--- Required action ---
Below are several entries. Transcribe exactly those lines that fall from the one with "few other functions" through the one with "# Installation instructions #", end lines included.

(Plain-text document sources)
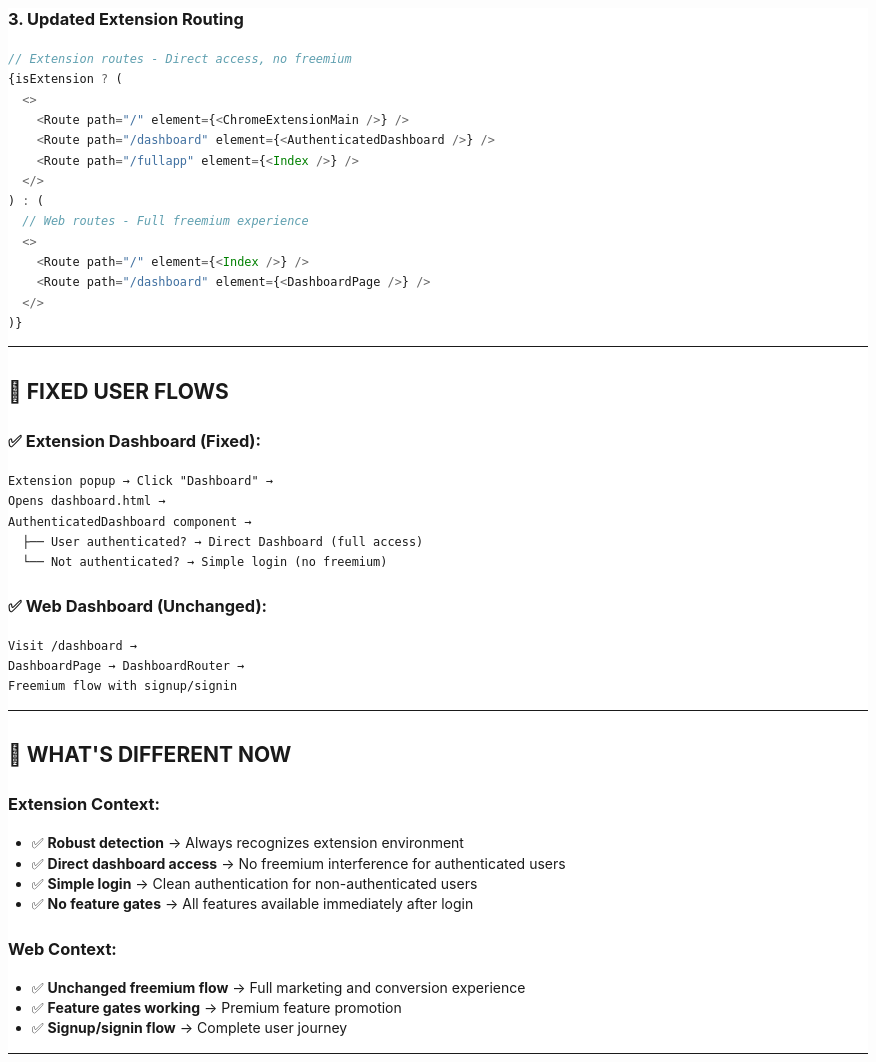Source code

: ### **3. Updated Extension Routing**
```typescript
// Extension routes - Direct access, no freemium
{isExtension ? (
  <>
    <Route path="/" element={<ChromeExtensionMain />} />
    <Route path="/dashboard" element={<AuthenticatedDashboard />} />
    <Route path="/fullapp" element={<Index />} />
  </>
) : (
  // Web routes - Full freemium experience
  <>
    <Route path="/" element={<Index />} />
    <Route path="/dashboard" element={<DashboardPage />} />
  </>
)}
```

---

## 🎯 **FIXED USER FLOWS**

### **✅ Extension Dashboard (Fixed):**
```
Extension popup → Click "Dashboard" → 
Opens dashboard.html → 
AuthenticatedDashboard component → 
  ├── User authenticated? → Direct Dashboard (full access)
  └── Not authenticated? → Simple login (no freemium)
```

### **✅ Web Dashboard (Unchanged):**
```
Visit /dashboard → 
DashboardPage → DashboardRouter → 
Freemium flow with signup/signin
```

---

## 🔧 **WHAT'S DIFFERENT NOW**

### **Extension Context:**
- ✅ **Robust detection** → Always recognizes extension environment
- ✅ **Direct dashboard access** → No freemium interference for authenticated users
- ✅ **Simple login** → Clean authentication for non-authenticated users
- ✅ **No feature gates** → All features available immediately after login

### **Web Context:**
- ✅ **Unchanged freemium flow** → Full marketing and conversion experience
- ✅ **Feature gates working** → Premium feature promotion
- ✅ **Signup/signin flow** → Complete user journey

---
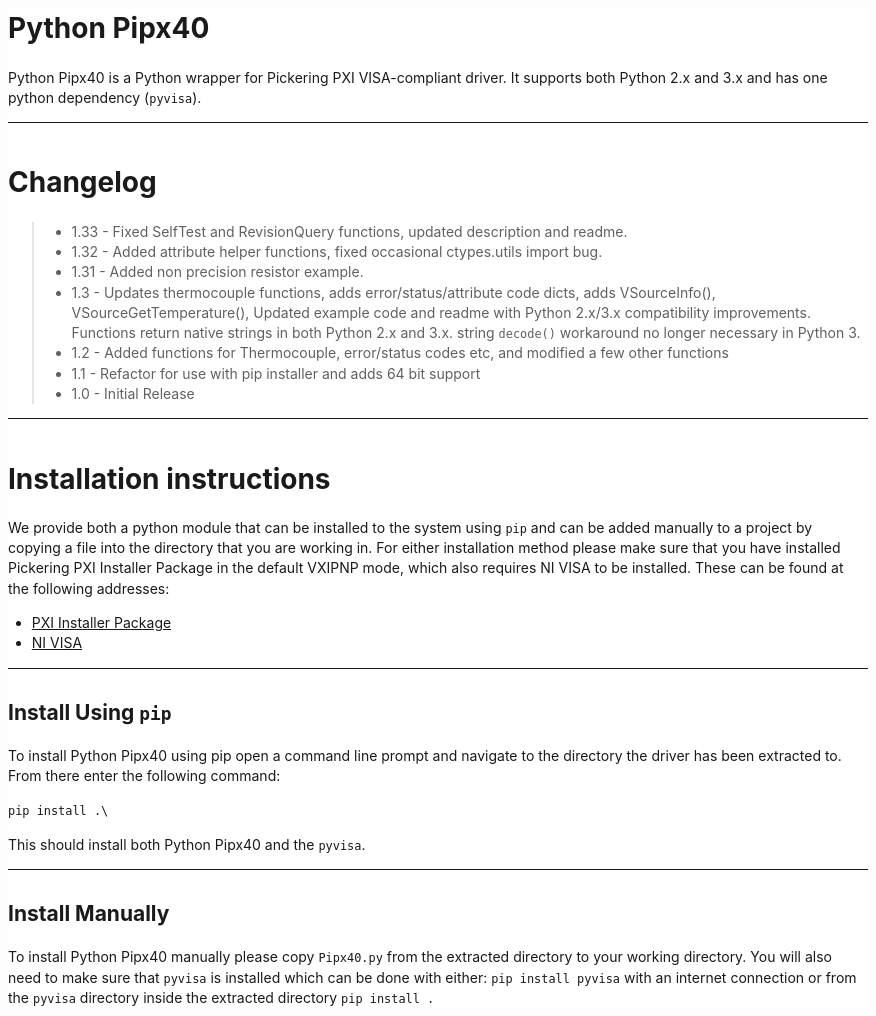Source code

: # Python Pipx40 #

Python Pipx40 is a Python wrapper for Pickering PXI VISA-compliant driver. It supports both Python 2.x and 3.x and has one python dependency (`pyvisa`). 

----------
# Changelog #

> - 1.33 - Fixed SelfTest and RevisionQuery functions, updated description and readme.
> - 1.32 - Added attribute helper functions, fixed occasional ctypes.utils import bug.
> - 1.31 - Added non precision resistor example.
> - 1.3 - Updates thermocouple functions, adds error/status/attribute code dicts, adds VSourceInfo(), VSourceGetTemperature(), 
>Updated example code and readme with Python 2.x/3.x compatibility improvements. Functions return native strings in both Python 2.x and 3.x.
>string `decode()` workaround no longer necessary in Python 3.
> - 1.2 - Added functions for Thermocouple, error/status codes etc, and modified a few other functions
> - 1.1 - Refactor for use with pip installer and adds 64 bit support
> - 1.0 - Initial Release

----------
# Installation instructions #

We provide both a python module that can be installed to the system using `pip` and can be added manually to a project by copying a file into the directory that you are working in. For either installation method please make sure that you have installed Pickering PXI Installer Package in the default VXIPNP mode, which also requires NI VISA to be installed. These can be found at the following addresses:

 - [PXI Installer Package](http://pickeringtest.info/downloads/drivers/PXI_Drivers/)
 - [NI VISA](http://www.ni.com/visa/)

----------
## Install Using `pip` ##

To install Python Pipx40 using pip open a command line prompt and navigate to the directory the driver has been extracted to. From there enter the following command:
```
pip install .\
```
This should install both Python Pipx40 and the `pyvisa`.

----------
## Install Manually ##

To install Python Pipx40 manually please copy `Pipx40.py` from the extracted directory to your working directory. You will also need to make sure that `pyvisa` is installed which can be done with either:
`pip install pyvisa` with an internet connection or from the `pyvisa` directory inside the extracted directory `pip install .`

--- Task output ---
> - 1.2 - Added functions for Thermocouple, error/status codes etc, and modified a few other functions
> - 1.1 - Refactor for use with pip installer and adds 64 bit support
> - 1.0 - Initial Release

----------
# Installation instructions #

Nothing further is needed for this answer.